A Book of American Martyrs



ON TIPTOES Melissa stood to whisper to her mother—“Don’t make us move, Mommy! I will want to die.”

This disturbing plea, Jenna pretended not to hear. Not entirely.

“Of course we’re not moving again, Melissa. Anyway—not so soon.”

Bizarre to hear the word die on the lips of a seven-year-old. Even if Melissa was a precocious child.

Knowledge of dying, death seemed to be trickling down to ever-younger children. Jenna and Gus had been stunned to hear that the sixteen-year-old son of friends in Ann Arbor had committed suicide by hanging himself in his room, on the night of the first day of school in September—no note, no (evident) warning, a total surprise to high school friends as to the family. They’d known the boy since he’d been an infant and could only say to each other numbly—But Mikey had always seemed so normal . . .

Jenna communicated best with her youngest child by hugs and kisses, she thought. Words were supplemental.

After an interlude of (evident) misery and resentment Darren had begun at last to make friends at St. Croix High School. (Jenna had had glimpses of these “friends”—she wasn’t sure what she thought of the sulky-faced boys who barely mumbled H’lo Mz V’rhees when Darren had no alternative but to introduce them. Involuntarily came the cruel adolescent term—losers.) Darren had grown lanky-limbed and evasive, with ironic eyes, prone to moods; quick to lash out to hurt (his mother, his sister Naomi) at the slightest provocation. If his grades at the St. Croix school were high, he shrugged in adolescent embarrassment; if his grades were less than high, he was stricken with adolescent shame. He’d been dismayed and angered by his father’s decision to work in Ohio but he’d seemed to blame Jenna as well, which she understood: for Darren was one to blame.

There’d been talk of Darren going to visit Gus. But no weekend had been quite ideal for a visit, so far.

Perversely, as if to confound Jenna, Darren had said that he’d be willing for the family to move to Ohio, anytime. Saying with a smirk, “How much worse can cruddy-rural Ohio be than cruddy-rural Michigan?”—and Jenna said, “Ohio is a death-penalty state. Michigan has never executed in its history.”

Darren stared at her, startled by this rejoinder.

What did that mean? Why had she told him?

But he’d understood. Ohio was a more conservative state than Michigan. As a young child Darren had learned to narrow his eyes at the sight or sound of the word “conservative.”

Anti-black. Anti-women’s rights. Anti-equality. Anti-liberal. Anti-abortion.

The enemy.

“Ohio has yet to repeal the death penalty. Their legislature is not persuadable by rational argument. By contrast, Wisconsin executed just one person in its history, long ago; and capital punishment was banished in Minnesota in 1911. And Michigan has the most remarkable history of any state: not one execution.”

How passionately Jenna spoke! These little speeches she would make to her children from time to time, often startling them.

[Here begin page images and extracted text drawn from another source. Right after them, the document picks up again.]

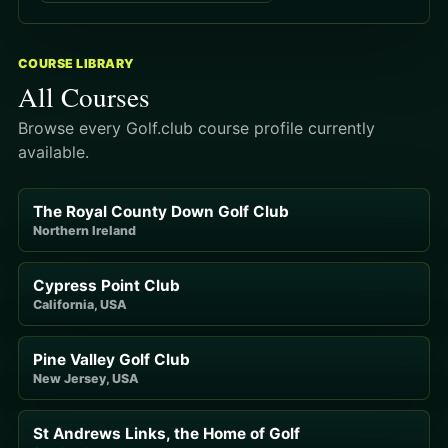
COURSE LIBRARY
All Courses
Browse every Golf.club course profile currently
available.
The Royal County Down Golf Club
Northern Ireland
Cypress Point Club
California, USA
Pine Valley Golf Club
New Jersey, USA
St Andrews Links, the Home of Golf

You were made to realize (if you were a child of Jenna Matheson) that she cared deeply for things about which you knew very little, and that this suggested a Jenna Matheson who wasn’t only just Mom.

Meanly Darren said, “But Daddy is leaving anyway. So, who cares?” and Jenna said, stung, “Obviously, I care. And you should, also.”


IF YOU LOVED ME . . .

Of course I love you, darling. It isn’t that simple.

But—is love simple?

Don’t speak in riddles, Jenna. You know we have our work to do.

She wondered: was his departure a prelude to formal separation, divorce? Gus would not be the one to make such a suggestion but, if Jenna broached it, he might agree, with alacrity. She’d known men who had goaded their anxious wives/lovers into such rash suggestions . . . Emotional outbursts that can’t be retracted.

Since Gus had departed Jenna found herself in the habit of glancing out windows in the farmhouse, toward the road. Any movement she saw on the Salt Hill Road, or thought she saw, any glimpse of a random passing vehicle, stirred a childlike sort of anticipation: would the vehicle turn into the driveway? Was it Gus, coming home unexpectedly?

Darling, I’ve changed my mind.

It was a crazy idea. It was sheer hubris. You were right . . .

But she wasn’t right, she supposed. It was small-minded of her, it was craven and cowardly, to expect of her husband that he think of her and the children before thinking of his work that effected so many desperate women and girls.